# Study material:
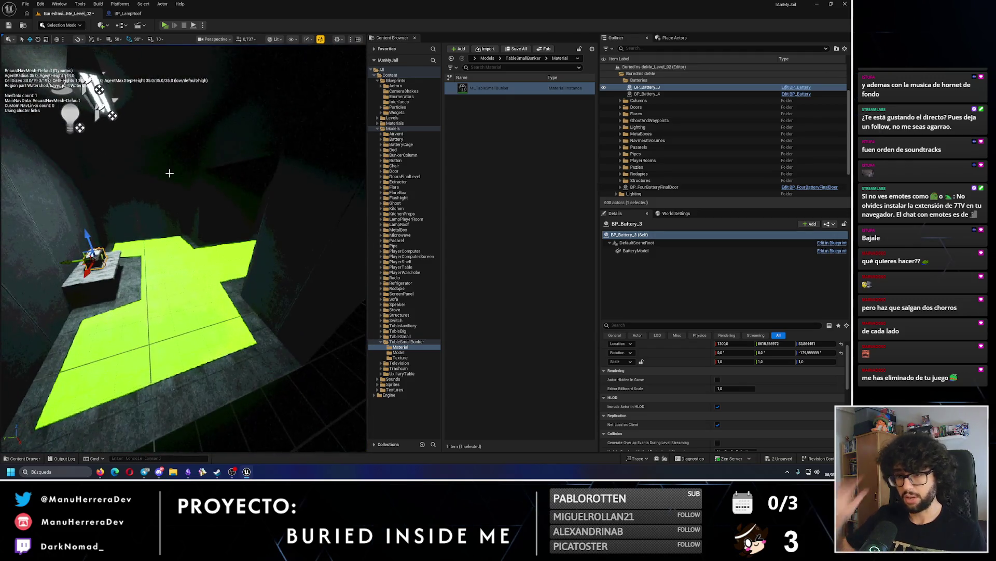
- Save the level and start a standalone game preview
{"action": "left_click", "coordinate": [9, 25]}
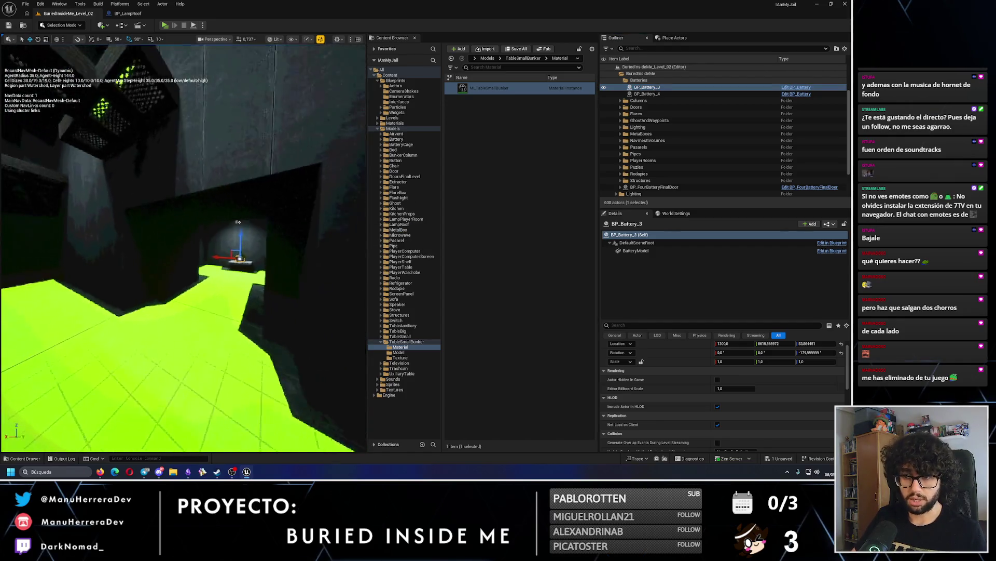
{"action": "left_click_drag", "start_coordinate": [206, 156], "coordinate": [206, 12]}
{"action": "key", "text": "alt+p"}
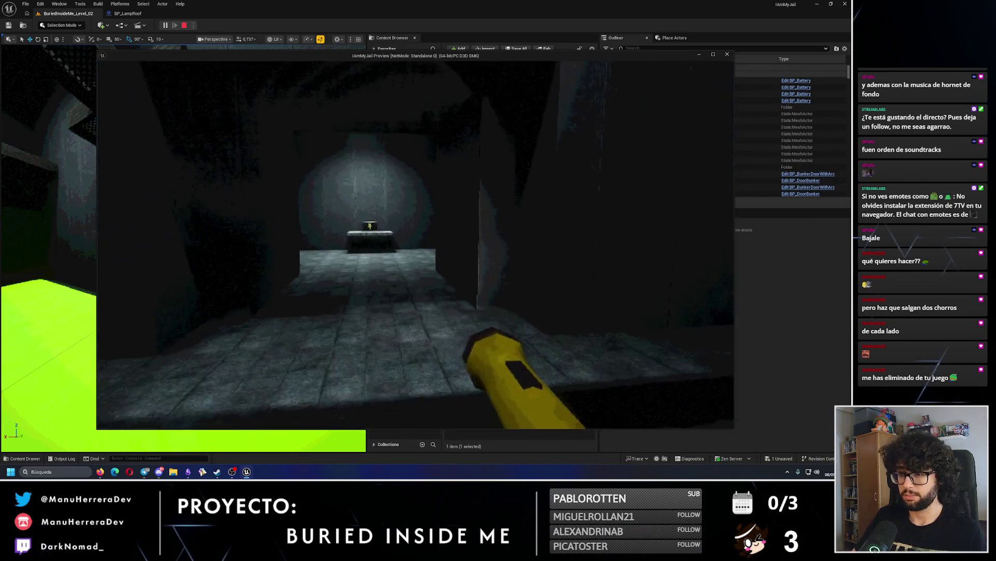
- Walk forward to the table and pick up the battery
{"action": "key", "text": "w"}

# Requirement:
Make an exact copy of the listing above, omitting the pictures.

# Solution for this exercise:
- Save the level and start a standalone game preview
{"action": "left_click", "coordinate": [9, 25]}
{"action": "left_click_drag", "start_coordinate": [206, 156], "coordinate": [206, 12]}
{"action": "key", "text": "alt+p"}
- Walk forward to the table and pick up the battery
{"action": "key", "text": "w"}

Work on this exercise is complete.